Scheut euch nicht, Farben zu nehmen, die euch gefallen.
Scheut euch nicht, aus dem Körper heraus zu arbeiten – dem Handgelenk und der Schulter. Niemand schaut zu, niemand wertet es. Schüttelt alles raus, macht es mit beiden Händen gleichzeitig, macht es zügig oder langsam. - Wir schneiden die Quadrate.
Nehmt euch eine Schere, die gut in der Hand liegt, und schneidet das Blatt in längere Streifen und die Streifen dann in einzelne Quadrate. - Komposition!

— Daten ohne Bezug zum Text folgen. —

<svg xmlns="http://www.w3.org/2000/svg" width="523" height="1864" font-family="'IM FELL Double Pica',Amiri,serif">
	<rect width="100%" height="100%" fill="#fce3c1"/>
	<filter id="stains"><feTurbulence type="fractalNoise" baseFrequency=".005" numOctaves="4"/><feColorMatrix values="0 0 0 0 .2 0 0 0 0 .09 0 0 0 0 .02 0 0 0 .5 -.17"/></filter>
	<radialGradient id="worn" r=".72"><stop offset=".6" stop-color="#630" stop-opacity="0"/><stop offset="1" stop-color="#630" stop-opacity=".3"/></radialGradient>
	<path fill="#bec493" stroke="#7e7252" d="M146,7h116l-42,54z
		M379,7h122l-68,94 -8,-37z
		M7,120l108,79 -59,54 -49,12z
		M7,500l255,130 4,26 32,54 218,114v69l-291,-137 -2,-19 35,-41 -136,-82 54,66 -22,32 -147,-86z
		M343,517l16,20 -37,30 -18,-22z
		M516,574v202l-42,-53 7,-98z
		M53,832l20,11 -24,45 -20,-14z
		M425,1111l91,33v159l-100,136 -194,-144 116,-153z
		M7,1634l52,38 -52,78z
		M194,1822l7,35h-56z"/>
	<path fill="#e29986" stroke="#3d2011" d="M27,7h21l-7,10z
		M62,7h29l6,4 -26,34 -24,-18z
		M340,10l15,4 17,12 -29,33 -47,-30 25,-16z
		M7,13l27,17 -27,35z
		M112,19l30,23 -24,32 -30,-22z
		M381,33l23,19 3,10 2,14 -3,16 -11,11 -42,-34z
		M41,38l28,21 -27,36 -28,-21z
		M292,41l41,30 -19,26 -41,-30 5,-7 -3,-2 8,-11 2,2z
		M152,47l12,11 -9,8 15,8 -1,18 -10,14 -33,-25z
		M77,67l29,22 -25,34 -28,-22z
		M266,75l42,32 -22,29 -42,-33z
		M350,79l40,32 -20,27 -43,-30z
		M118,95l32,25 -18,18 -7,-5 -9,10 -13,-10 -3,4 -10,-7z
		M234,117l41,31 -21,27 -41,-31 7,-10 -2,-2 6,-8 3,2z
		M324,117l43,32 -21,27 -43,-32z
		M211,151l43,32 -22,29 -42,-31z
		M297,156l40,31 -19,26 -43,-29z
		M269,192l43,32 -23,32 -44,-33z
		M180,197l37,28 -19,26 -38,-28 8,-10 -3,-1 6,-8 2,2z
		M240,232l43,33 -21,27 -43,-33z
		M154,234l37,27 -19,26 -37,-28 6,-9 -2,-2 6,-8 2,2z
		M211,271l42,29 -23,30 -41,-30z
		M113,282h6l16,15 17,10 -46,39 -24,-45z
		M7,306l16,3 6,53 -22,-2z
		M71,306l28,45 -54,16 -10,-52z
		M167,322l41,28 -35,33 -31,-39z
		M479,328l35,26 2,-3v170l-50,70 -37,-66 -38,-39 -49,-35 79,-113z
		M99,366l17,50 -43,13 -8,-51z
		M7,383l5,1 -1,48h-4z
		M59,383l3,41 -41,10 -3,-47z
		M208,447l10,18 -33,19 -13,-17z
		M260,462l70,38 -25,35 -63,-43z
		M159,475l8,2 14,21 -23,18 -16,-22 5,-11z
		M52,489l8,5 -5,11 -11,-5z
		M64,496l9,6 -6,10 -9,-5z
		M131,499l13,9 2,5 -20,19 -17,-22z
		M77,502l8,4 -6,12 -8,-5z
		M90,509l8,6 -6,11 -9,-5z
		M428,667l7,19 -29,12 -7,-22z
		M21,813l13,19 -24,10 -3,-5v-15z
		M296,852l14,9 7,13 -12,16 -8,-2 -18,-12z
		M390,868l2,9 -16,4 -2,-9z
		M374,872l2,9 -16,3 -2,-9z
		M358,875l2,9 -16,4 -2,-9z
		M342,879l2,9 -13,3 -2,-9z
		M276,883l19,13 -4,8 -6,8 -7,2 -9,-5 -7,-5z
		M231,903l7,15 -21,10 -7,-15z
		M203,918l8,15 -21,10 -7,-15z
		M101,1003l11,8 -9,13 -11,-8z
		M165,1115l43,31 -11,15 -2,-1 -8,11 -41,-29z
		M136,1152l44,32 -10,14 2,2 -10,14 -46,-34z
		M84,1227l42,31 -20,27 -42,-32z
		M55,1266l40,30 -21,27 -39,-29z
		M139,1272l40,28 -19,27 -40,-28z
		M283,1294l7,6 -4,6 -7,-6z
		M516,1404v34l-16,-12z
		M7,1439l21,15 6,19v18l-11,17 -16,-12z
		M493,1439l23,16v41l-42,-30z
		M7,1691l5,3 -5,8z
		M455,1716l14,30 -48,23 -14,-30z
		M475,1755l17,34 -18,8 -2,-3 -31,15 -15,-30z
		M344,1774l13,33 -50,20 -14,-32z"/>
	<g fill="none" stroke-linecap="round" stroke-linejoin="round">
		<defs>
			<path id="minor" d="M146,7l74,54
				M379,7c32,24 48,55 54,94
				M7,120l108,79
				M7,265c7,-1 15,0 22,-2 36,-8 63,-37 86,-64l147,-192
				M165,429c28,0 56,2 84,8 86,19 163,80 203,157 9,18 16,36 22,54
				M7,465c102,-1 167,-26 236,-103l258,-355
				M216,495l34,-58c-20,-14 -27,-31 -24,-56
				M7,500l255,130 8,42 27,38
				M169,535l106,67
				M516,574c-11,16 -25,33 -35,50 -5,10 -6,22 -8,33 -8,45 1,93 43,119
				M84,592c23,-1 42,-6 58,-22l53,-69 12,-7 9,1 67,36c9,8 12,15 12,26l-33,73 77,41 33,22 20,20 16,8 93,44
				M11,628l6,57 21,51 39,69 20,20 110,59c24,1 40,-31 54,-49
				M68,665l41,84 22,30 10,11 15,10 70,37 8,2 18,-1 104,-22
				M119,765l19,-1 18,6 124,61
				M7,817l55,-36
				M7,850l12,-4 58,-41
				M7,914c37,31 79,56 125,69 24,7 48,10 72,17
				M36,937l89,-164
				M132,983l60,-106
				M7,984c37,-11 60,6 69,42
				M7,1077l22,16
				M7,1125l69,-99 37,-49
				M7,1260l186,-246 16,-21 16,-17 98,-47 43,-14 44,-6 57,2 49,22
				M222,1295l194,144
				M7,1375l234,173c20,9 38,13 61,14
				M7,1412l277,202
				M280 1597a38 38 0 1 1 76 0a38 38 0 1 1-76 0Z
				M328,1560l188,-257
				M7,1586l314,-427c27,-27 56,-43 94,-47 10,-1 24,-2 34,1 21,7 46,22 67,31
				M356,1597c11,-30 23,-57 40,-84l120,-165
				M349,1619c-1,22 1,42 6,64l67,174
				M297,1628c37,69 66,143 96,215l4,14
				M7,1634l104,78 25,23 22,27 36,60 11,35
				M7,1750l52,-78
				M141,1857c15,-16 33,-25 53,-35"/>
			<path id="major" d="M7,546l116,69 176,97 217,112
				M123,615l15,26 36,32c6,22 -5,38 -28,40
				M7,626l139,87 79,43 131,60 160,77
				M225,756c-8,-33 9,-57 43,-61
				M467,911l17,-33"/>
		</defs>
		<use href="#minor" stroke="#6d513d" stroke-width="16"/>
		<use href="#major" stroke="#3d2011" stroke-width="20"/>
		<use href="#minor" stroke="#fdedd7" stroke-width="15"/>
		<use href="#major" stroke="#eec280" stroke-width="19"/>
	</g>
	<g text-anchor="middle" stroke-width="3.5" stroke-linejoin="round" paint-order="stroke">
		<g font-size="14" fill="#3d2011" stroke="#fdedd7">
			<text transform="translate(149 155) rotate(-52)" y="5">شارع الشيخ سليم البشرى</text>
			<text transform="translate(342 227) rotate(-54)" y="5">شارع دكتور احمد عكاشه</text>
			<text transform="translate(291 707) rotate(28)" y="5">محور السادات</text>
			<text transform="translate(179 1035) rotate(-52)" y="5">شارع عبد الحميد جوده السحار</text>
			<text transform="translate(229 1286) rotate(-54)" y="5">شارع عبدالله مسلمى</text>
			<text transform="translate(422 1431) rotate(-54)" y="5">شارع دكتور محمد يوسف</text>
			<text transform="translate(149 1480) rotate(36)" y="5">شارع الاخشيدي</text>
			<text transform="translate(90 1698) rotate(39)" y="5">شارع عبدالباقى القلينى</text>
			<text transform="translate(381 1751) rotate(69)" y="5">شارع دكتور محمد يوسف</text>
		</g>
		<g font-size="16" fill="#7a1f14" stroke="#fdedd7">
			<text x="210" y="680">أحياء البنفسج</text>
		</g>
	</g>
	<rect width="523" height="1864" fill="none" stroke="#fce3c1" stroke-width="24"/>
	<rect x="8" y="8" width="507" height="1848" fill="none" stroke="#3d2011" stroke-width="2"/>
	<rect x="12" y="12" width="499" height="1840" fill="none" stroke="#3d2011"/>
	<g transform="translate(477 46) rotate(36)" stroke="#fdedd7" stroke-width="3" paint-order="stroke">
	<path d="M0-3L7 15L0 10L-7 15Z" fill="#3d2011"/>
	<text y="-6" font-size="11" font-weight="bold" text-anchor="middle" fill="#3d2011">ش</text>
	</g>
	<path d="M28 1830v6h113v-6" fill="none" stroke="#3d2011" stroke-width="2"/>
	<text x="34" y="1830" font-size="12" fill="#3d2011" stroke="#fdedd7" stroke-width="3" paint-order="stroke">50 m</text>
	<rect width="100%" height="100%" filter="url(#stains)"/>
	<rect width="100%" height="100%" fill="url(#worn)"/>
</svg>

Das ist der schönste Teil der Übung. Schaut euch eure wunderschönen Quadrate an. Legt sie aus und betrachtet sie, dreht sie hin und her und legt sie zu 4er-Quadraten zusammen. - Aufkleben:
Klebt die 4er-Quadrate in euer Skizzenheft oder auf den zweiten Bogen Papier. Ich habe den Abstand zwischen den großen Quadraten geschätzt. Wer es wirklich genau machen will, braucht ein Lineal und einen Bleistift – und Freude an Geometrie. - Unsere Gefühle in Ordnung wissen:
Die neuen Quadrate bilden ein Fleckchen Ordnung mitten in der schwammigen Angst. Sie sind kleine Inseln – überschaubar und schön anzusehen, berechenbar und vertraut.
Fazit: do it!
Diese Übung ist einfach aber sehr hilfreich gegen große und diffuse Gefühle, die man nicht greifen kann. Sie bildet eine Basis für einen ganzen Übungskomplex, der gerade in Arbeit ist.
Ich lade alle, die das lesen, herzlich ein, sich Zeit zu nehmen und es auszuprobieren. Es wirkt und macht unglaublichen Spaß!